Placówka w Zielonej Górze to największy i najnowocześniejszy szpital w województwie lubuskim. Największą renomą cieszą się neurochirurgia i onkologia.
Jak osiągnąć sukces? Dyrektor szpitala Waldemar Taborski: – Ważne jest dobre zarządzanie, ale przede wszystkim istotna jest kadra lekarska. Zawsze i wszędzie główną wartością jest personel – przekonuje. I dodaje, że lekarze zarabiają w placówce nawet ponad 20 tys. zł miesięcznie.
Szpital od czterech lat wypracowuje zyski. Były to kwoty od 1 mln 500 tys. do 10 mln złotych. To i pozyskiwanie pieniędzy m.in. od samorządów i z programów unijnych pozwala na realizację ambitnych planów. Oczkiem w głowie kierownictwa placówki jest neurochirurgia. Lekarze szpitala od lat wykonują pionierskie operacje. Leczą pacjentów nie tylko z Lubuskiego.
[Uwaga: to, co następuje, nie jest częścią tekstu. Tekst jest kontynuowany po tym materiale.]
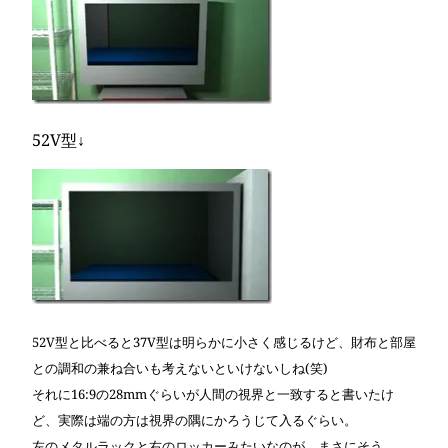
52V型↓
52V型と比べると37V型は明らかに小さく感じるけど、財布と部屋
との調和の兼ね合いも考えないといけないしね(笑)
それに16:9の28mmぐらいが人間の視界と一致すると書いたけ
ど、実際は端の方は視界の隅にかろうじて入るぐらい。
左のメタルラックと右のロッカーみたいなのが、まさにそう。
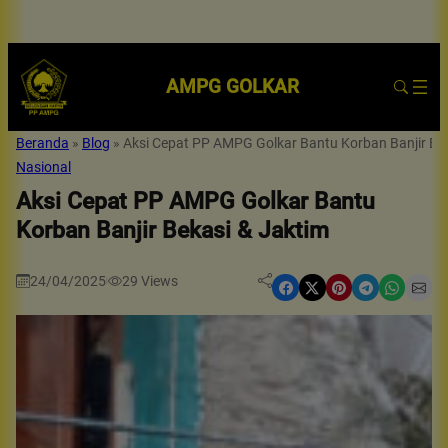
AMPG GOLKAR
Beranda
»
Blog
»
Aksi Cepat PP AMPG Golkar Bantu Korban Banjir Be
Nasional
Aksi Cepat PP AMPG Golkar Bantu
Korban Banjir Bekasi & Jaktim
24/04/2025
29
Views
|
Share on Facebook
Share on X
Share on Pinterest
Share on Telegram
Share on WhatsApp
Share on Email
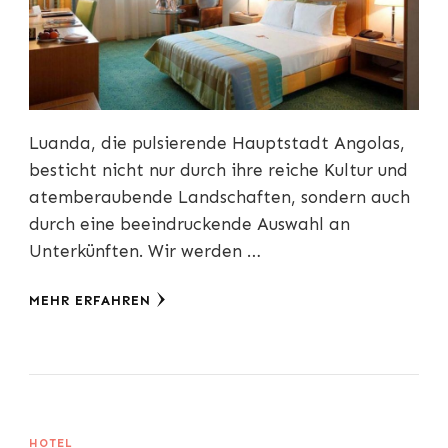
Luanda, die pulsierende Hauptstadt Angolas,
besticht nicht nur durch ihre reiche Kultur und
atemberaubende Landschaften, sondern auch
durch eine beeindruckende Auswahl an
Unterkünften. Wir werden …
MEHR ERFAHREN
HOTEL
Od listopada powstaje Lubuski Ośrodek Neurochirurgii i Neurotraumatologii. Jego otwarcie to efekt pięciu lat pracy i wydatek rzędu 20 milionów złotych. – Ten ośrodek będzie najnowocześniejszy w Polsce – mówi „Rz” Adrianna Wilczyńska, rzecznik szpitala. Taka specjalizacja placówki w Zielonej Górze nie jest przypadkowa. Położenie geograficzne województwa lubuskiego, przez które przebiegają ważne międzynarodowe trakty komunikacyjne, powoduje, że liczba wypadków drogowych jest większa niż w pozostałych województwach kraju.
Szpital stawia także na rozwój teleradioterapii, teleradiologii i renomowanej onkologii. Dzięki temu wyniki badań diagnostycznych będzie można konsultować z najlepszymi specjalistami w kraju. Chce też rozwijać chirurgię naczyniową. – Musimy także wyremontować też budynek – wylicza dyrektor Taborski.